God’s creativity is boundless. Throughout each day God would layer His canvas with different environments. In succession, he would populate each environment with diverse and abundant life. Just as the stars God placed in the sky, every domain stands with countless signs and symbols of God’s character. Ultimately, from the wheat field to the ocean’s marine life tells the story of Jesus Christ.
Humanity was an integral part of God’s creation. After forming man in His image from the dust of the ground, God gave Adam life by breathing into him. God’s breath would carry with it a desire and capacity to imagine and create. It is an attribute that comes from God. God used His creativity to express Himself, and express His son Jesus Christ. As believers, made alive by what Jesus has done, and set apart and sanctified by His blood, our creativity and imagination should produce a self-expression of Godliness and sanctification. As faith wells up from inside, the Holy Spirit guides us in an outpouring of expression, an expression that glorifies God. Today may you create and imagine, may the Holy Spirit inspire in you a new song that tells of the love of God, and witnesses to the glory of Jesus Christ.
1 Samuel 17:38-40
In the Psalms, David declares that God has numbered every hair on our head. In Jeremiah, God tells the prophet “I knew you before I formed you in your mother’s womb. Before you were born I set you apart”. We are God's creation. He creates each human individually. There are no duplicates. As creators ourselves, we understand the value of being unique and individual. We are all born with different talents and personalities. The Lord did not do this by accident. We are born with these differences to His glory.
In 1 Samuel, The Israelites are lined up to war against the Philistines. It was custom back then to put forth a champion from each side to possibly avoid bloodshed. If agreed, the fight would be decided by these two champions from each side, rather than the entire armies fighting. In this case, the Philistines put forth Goliath, a giant. For days Goliath ridicules the Israelites because no champion from their side will come forward to accept the challenge. When young David arrives to the front lines, he boldly is eager to accept the challenge. Saul hears that David is willing to fight Goliath. Although Saul was unwilling to put himself out there against Goliath, he quickly tries to unwittingly conform David to be more like him. He urges David to wear his armor. The symbolism of wearing someone else’s armor in this case represents trying to use someone else’s methods or approach to achieve something for God. David was wise enough to know that He could not use someone else’s armor. It did not fit him. Although David probably didn't fit the description of a great warrior without armor just carrying a sling and five stones, he was exactly who God had created to defeat Goliath. He didn't meet up to the worlds expectations of someone who would triumph, because they couldn't see with God’s eyes.
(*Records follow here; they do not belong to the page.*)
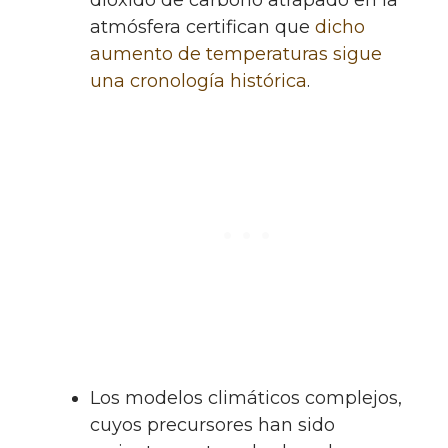
atmósfera certifican que
dicho
aumento de temperaturas sigue
una cronología histórica
.
Los modelos climáticos complejos,
cuyos precursores han sido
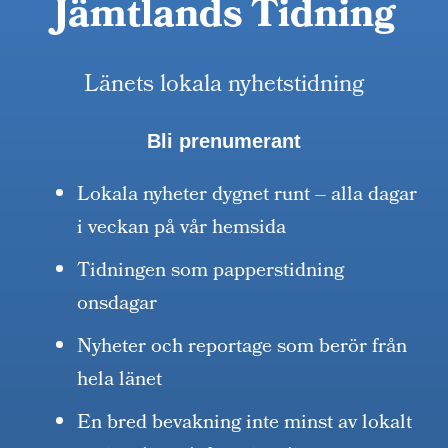
Jämtlands Tidning
Länets lokala nyhetstidning
Bli prenumerant
Lokala nyheter dygnet runt – alla dagar
i veckan på vår hemsida
Tidningen som papperstidning
onsdagar
Nyheter och reportage som berör från
hela länet
En bred bevakning inte minst av lokalt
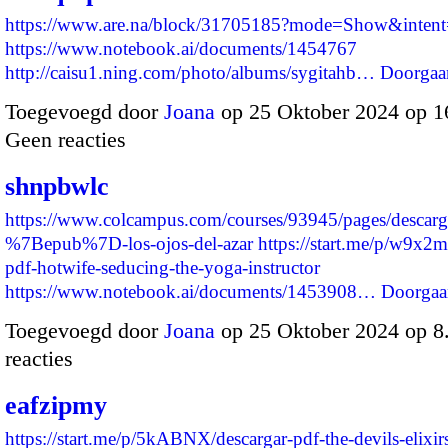
https://www.are.na/block/31705185?mode=Show&intent=
https://www.notebook.ai/documents/1454767
http://caisu1.ning.com/photo/albums/sygitahb…
Doorgaa
Toegevoegd door
Joana
op 25 Oktober 2024 op 
Geen reacties
shnpbwlc
https://www.colcampus.com/courses/93945/pages/descarg
%7Bepub%7D-los-ojos-del-azar
https://start.me/p/w9x2
pdf-hotwife-seducing-the-yoga-instructor
https://www.notebook.ai/documents/1453908…
Doorgaa
Toegevoegd door
Joana
op 25 Oktober 2024 op 
reacties
eafzipmy
https://start.me/p/5kABNX/descargar-pdf-the-devils-elixirs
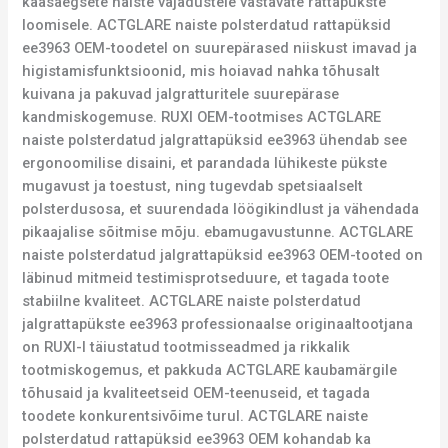
kaasaegsete naiste vajadustele vastavate rattapükste
loomisele. ACTGLARE naiste polsterdatud rattapüksid
ee3963 OEM-toodetel on suurepärased niiskust imavad ja
higistamisfunktsioonid, mis hoiavad nahka tõhusalt
kuivana ja pakuvad jalgratturitele suurepärase
kandmiskogemuse. RUXI OEM-tootmises ACTGLARE
naiste polsterdatud jalgrattapüksid ee3963 ühendab see
ergonoomilise disaini, et parandada lühikeste pükste
mugavust ja toestust, ning tugevdab spetsiaalselt
polsterdusosa, et suurendada löögikindlust ja vähendada
pikaajalise sõitmise mõju. ebamugavustunne. ACTGLARE
naiste polsterdatud jalgrattapüksid ee3963 OEM-tooted on
läbinud mitmeid testimisprotseduure, et tagada toote
stabiilne kvaliteet. ACTGLARE naiste polsterdatud
jalgrattapükste ee3963 professionaalse originaaltootjana
on RUXI-l täiustatud tootmisseadmed ja rikkalik
tootmiskogemus, et pakkuda ACTGLARE kaubamärgile
tõhusaid ja kvaliteetseid OEM-teenuseid, et tagada
toodete konkurentsivõime turul. ACTGLARE naiste
polsterdatud rattapüksid ee3963 OEM kohandab ka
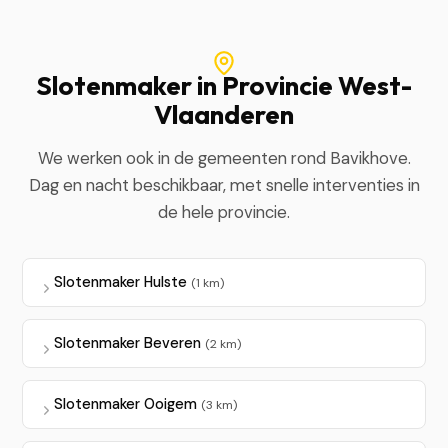
Slotenmaker in Provincie West-
Vlaanderen
We werken ook in de gemeenten rond Bavikhove.
Dag en nacht beschikbaar, met snelle interventies in
de hele provincie.
Slotenmaker Hulste
(1 km)
Slotenmaker Beveren
(2 km)
Slotenmaker Ooigem
(3 km)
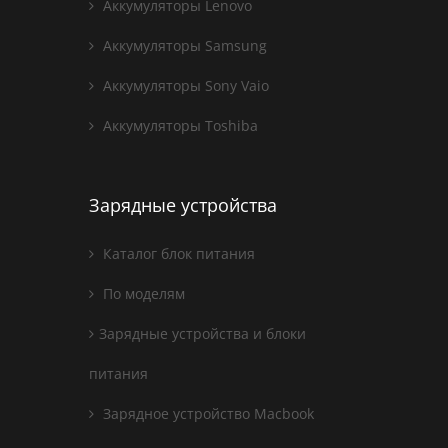
Аккумуляторы Lenovo
Аккумуляторы Samsung
Аккумуляторы Sony Vaio
Аккумуляторы Toshiba
Зарядные устройства
Каталог блок питания
По моделям
Зарядные устройства и блоки
питания
Зарядное устройство Macbook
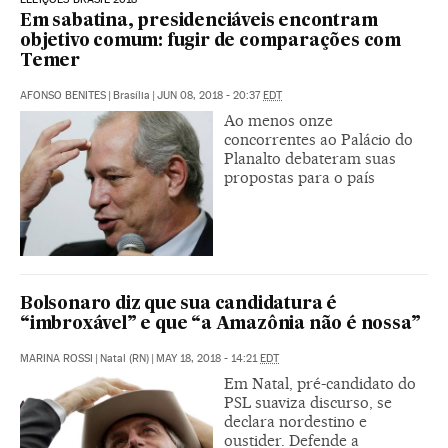
Em sabatina, presidenciáveis encontram
objetivo comum: fugir de comparações com
Temer
AFONSO BENITES
|
Brasília
|
JUN 08, 2018 - 20:37
EDT
Ao menos onze
concorrentes ao Palácio do
Planalto debateram suas
propostas para o país
Bolsonaro diz que sua candidatura é
“imbroxável” e que “a Amazônia não é nossa”
MARINA ROSSI
|
Natal (RN)
|
MAY 18, 2018 - 14:21
EDT
Em Natal, pré-candidato do
PSL suaviza discurso, se
declara nordestino e
oustider. Defende a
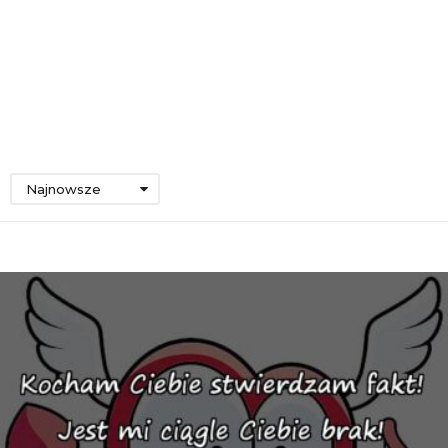
Najnowsze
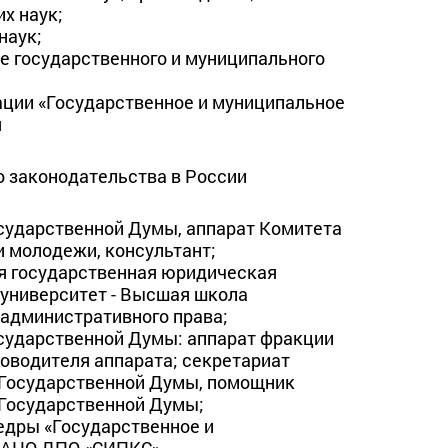
 наук;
It is often easier to try to learn to copy someone else’s methods to try to achieve something for God. However, God didn’t create our uniqueness and individuality for us to conform to a duplicate of someone else. God didn’t call the armored warrior to defeat Goliath. He called a young shepherd with a sling. Today may you rise up as the unique creation that God has called you to be, free of pressure to conform, and may the unique vision of God shine through your life!